A alusão talmúdica implícita à soberania e autoridade de Metatron pode ser totalmente compreendida apenas à luz de uma representação mais explícita de seu trono glorioso e magistral. Em outras palavras, não é apenas que ele está sentado, mas ele está sentado como um rei. Isso não indica necessariamente que os autores da versão talmúdica se basearam em 3 Enoch, mas simplesmente que as duas versões estão culturalmente conectadas e derivam do mesmo meio.
Ambas as versões da história tentam desvalorizar Metatron de uma forma ou de outra, já que ambas as versões enfatizam a punição de Metatron por se apresentar erroneamente como Deus e desviar Aher. O Talmud relata que “eles levaram Metatron adiante e o açoitaram com sessenta chicotadas de fogo”, enquanto 3 Enoch afirma que um anjo veio sob o comando do Santo e “me alimentado (= Metatron) com sessenta chicotadas de fogo e me fez ficar de pé.” A punição em 3 Enoque, com certeza, está em intuitiva direta com o pecado: Metatron representou erroneamente a si mesmo como Deus sentando-se (em um trono) e eventualmente é forçado a subir simbolicamente.
A majestade de Metatron brilha – a conexão com Yima
Não é apenas a gloriosa entronização de Metatron, sua autoridade sobre as criaturas celestiais e terrenas, seu assento nas alturas do sétimo céu e seus majestosos símbolos de senhorio, que conectam a tradição babilônica judaica com as representações iranianas de Yima, mas também a descrição de seu pecado e punição subseqüente. Tanto Yima quanto Metatron são reconhecidos culpados de se apresentarem erroneamente como Deus e, como resultado, são derrubados de seus tronos gloriosos e, simbolicamente, atingidos por outra criatura celestial.
Existem também, com certeza, várias diferenças entre as narrativas de Yima e Metatron. Para citar um exemplo, ao contrário de Metatron, que é acusado de transmitir a impressão errada a Aher, o próprio Yima é enganado por sua aparência majestosa e gloriosa, acreditando que é Deus e Criador. Apesar desta e de outras diferenças, o retrato de Metatron na tradição babilônica é tão próximo das contemporâneas contemporâneas de Yima que acredito que as duas figuras foram associadas, e talvez até identificadas, nas mentes dos autores babilônicos.

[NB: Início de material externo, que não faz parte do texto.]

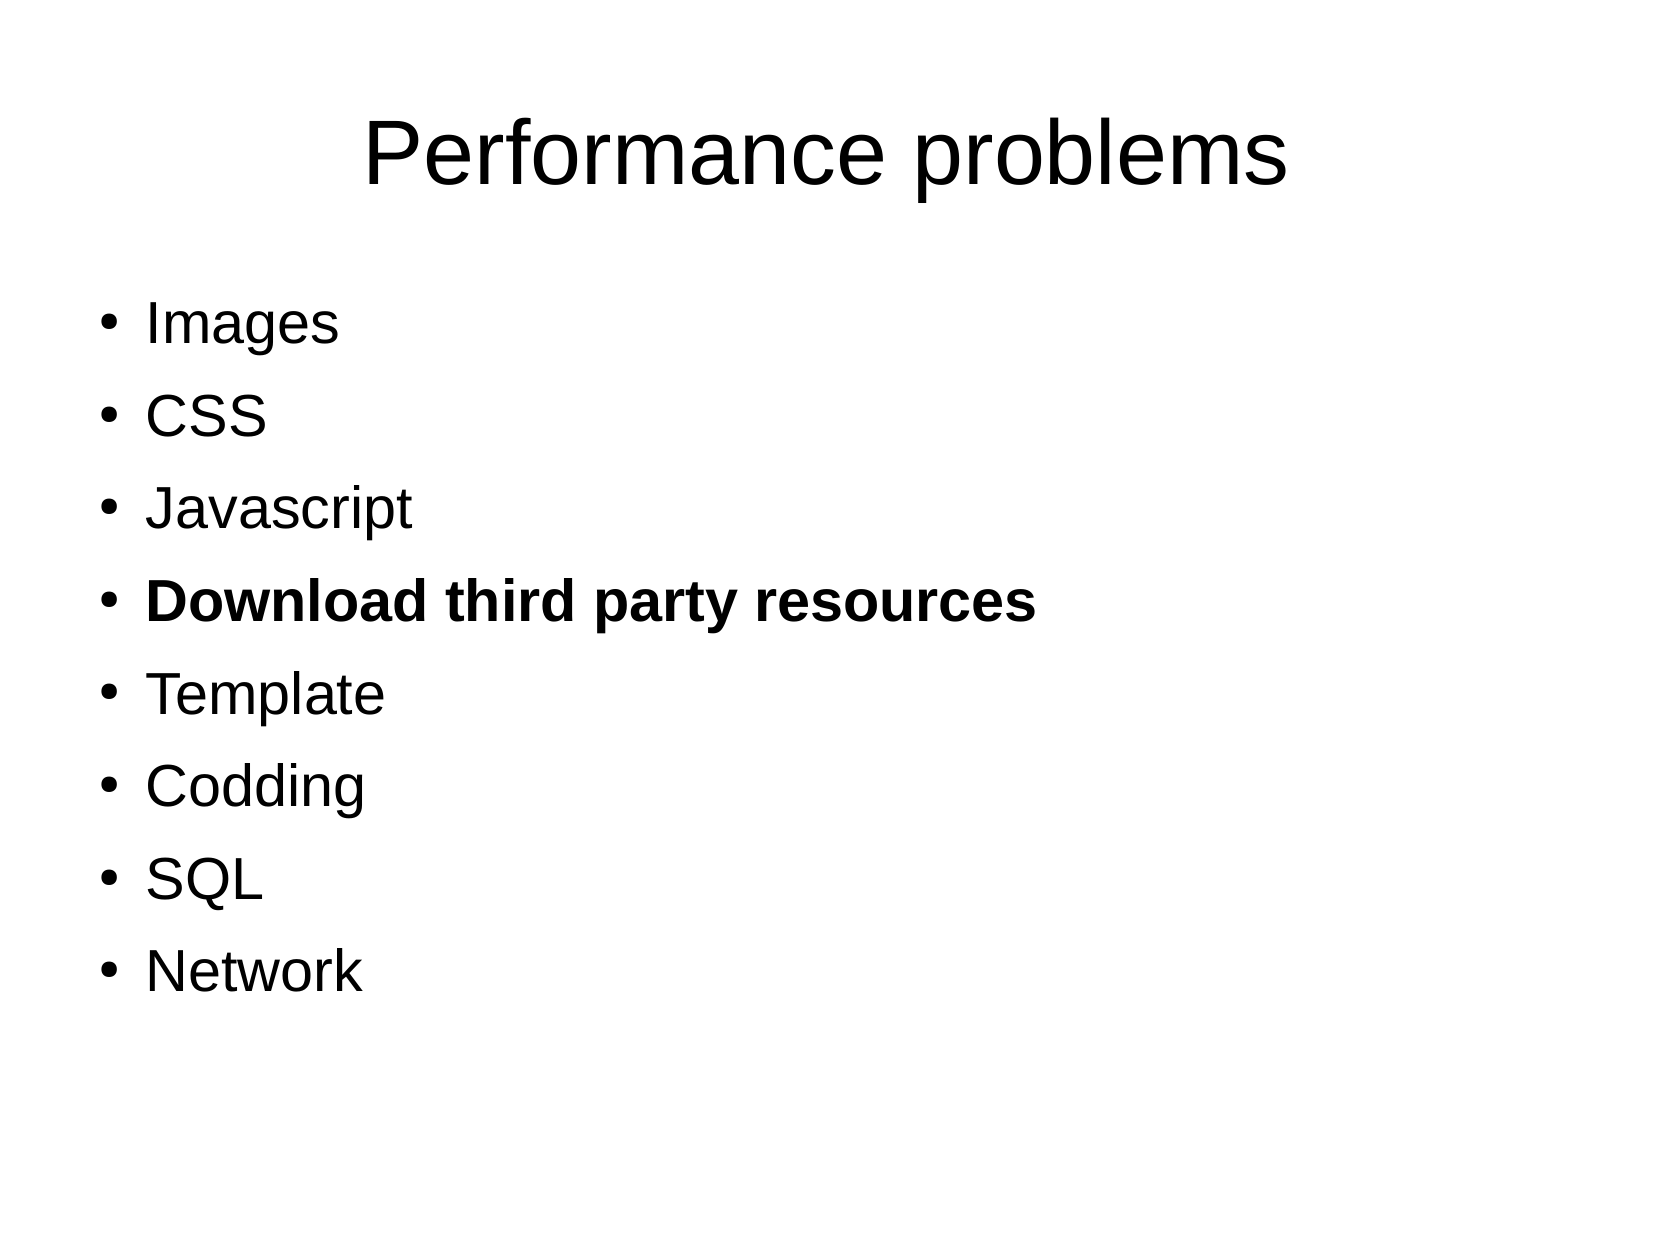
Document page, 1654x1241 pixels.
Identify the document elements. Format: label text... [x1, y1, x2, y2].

title Performance problems [82, 49, 1571, 257]
list Images CSS Javascript Download third party resources Template Codding SQL Network [82, 290, 1571, 1010]
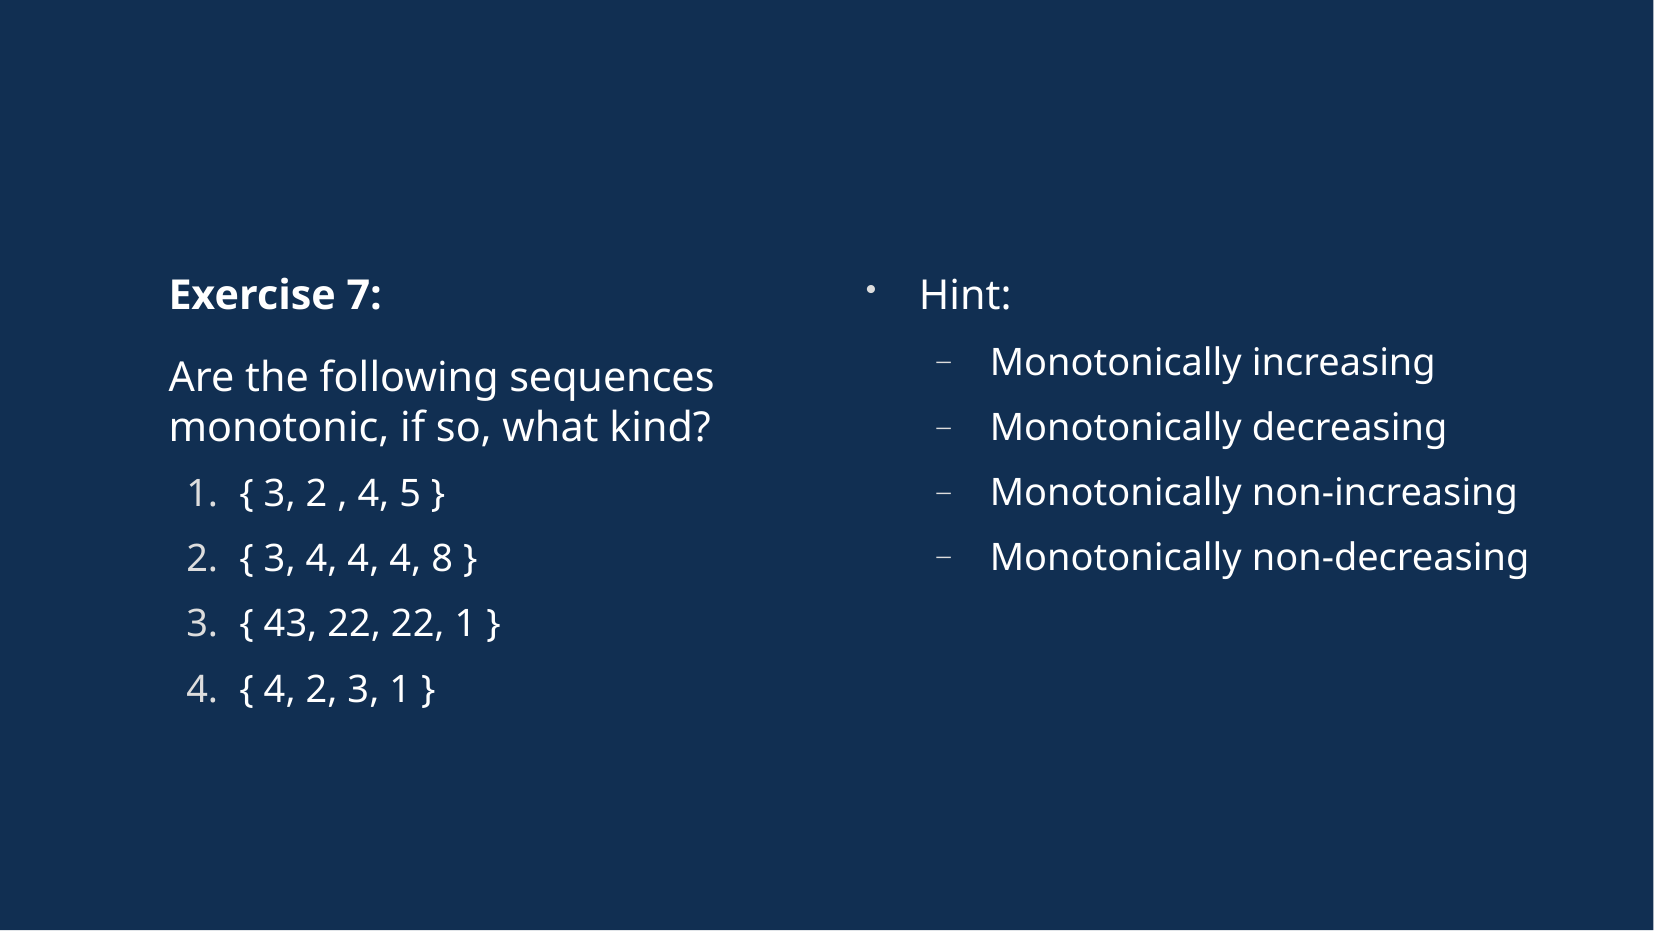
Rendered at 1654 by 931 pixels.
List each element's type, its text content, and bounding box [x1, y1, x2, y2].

Duas maneiras de entender o ambiente de Metatron
Em suma, vemos que a evolução da especulação de Metatron e os envolvimentos acentuados com a teologia binitária na Babilônia judaica durante o final do período sassânida podem ser entendidos de duas maneiras diferentes, não necessariamente contraditórias. Por um lado, é evidente um desenvolvimento diacrônico gradual das tradições enóquicas anteriores que remontam ao período do Segundo Templo, que descreve uma transformação de Enoque no Filho do Homem ou em alguma outra figura celestial.Embora o Talmude Babilônico não mencione o episódio de Enoque que se tornou Metatron registrado em 3 Enoque - talvez resistindo intencionalmente à ideia de que um humano pode ser transformado em um ser imortal - a "biografia inicial" de Metatron e suas conexões com Enoque foram, com toda probabilidade , também conhecido pelos rabinos da Babilônia e deve ser visto como pano de fundo para a discussão talmúdica de Metatron.
Por outro lado, quando visto de forma sincrônica, parece que os rabinos babilônicos e seus correligionários estavam conversando com o discurso religioso contemporâneo sobre a teologia binitária e a existência de uma figura divina ao lado do Todo-Poderoso, que se assemelhava mentalmente a Deus e compartilha sua glória e nome. Embora o binitarianismo cristão seja o candidato óbvio para tal reconstrução, vimos que o zoroastrismo contemporâneo também estava lutando com a mesma preocupação teológica por meio de um mito surpreendentemente semelhante.